11:17 hrs. Viernes 22 de julio de 2016 Viviana Orozco Vega

Una isla mágica que esta tan cerca en el papel y tan lejos en la realidad

El pasado 10 de julio comencé mis vacaciones de invierno, como lo habíamos planeado con un grupo de amigos hace ya casi un año, partimos a la Isla de Pascua, un lugar que para muchos es mágico y que además de la cultura tan distinta a la del continente, tiene un misticismo especial.

Geográficamente esta isla pertenece a la Quinta Región, por lo que deberíamos estar bastante cerca, pero un viaje en avión toma alrededor de seis horas, ni pensar en un viaje por mar, que demora más de una semana.

Al llegar, se percibe de inmediato algo distinto en el aire, puede ser porque el clima es tropical. Al salir del aeropuerto, nos esperaban con un hermoso collar de flores y con el lindo saludo en pascuense "Iorana", que invita a disfrutar y conocer la historia que guarda cada rincón de la pequeña isla, que tiene una extensión de 25 kilómetros.

Al recorrer sus calles, se percibe el relajo de la gente que no corre estresada como ocurre en el continente.

En muchos lugares de esta isla se promueve el reciclaje, ya que hay un gran problema con su basura, puesto que el vertedero que existe ya no da abasto para recibir los desperdicios de los pascuenses y lo que dejan los millones de turistas que reciben al año, por lo que es necesario preocuparse de los desechos.

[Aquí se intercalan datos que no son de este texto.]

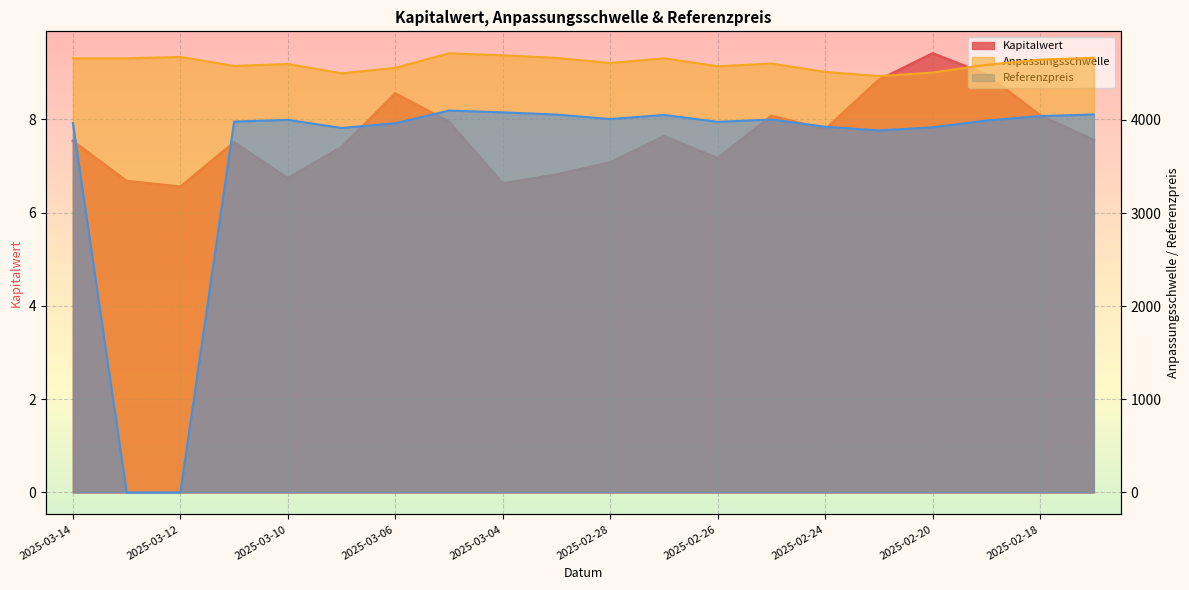

Reading left to right, what are all the values shown in this chart?

Kapitalwert: 7.5	6.7	6.6	7.5	6.7	7.4	8.6	8.0	6.6	6.8	7.1	7.6	7.2	8.1	7.8	8.8	9.4	9.0	8.1	7.6
Anpassungsschwelle: 4662.1	4662.1	4677.1	4580.4	4601.1	4501.1	4559.8	4716.1	4694.3	4666.7	4611.5	4662.1	4577.0	4605.8	4516.1	4471.2	4509.1	4593.1	4648.3	4667.9
Referenzpreis: 3967.0	0.0	0.0	3983.0	4001.0	3914.0	3965.0	4101.0	4082.0	4058.0	4010.0	4054.0	3980.0	4005.0	3927.0	3888.0	3921.0	3994.0	4042.0	4059.0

Los lugares turísticos, como Tongariki, donde se encuentran los 15 moais, la cantera de Rano Raraku, donde eran construidos los moais, la playa Anakena, entre muchos otros lugares son protegidos por los pascuenses. La preocupación porque la historia que cuenta cada espacio continúe viva, se nota en la limpieza y los cercos que han creado para que los turistas mal intencionados no los destruyan.

Para muchos pueden ser simples espacios turísticos, lindos, que guardan historia. Creía que así sería para mí, sin embargo el relajo que tuve la posibilidad de vivir durante una semana, me hizo dar cuenta que sí existe algo distinto en esa isla que es parte de nosotros y es tan visitada por los extranjeros.

Disfruté junto a mis amigos, conocí nuevas personas a las que espero continuar frecuentando, pues todos compartimos la maravilla de haber conocido y recorrido las mística Isla de Pascua, y aunque es difícil contar en estas pocas líneas la maravilla de conocer un nuevo lugar de mi país, lo importante es que si alguien tiene la posibilidad de viajar a esta isla polinésica, no debe desperdiciarla y sentirá la diferencia, además que puede rescatar muchas buenas costumbres, que luego podrá replicar en su ciudad.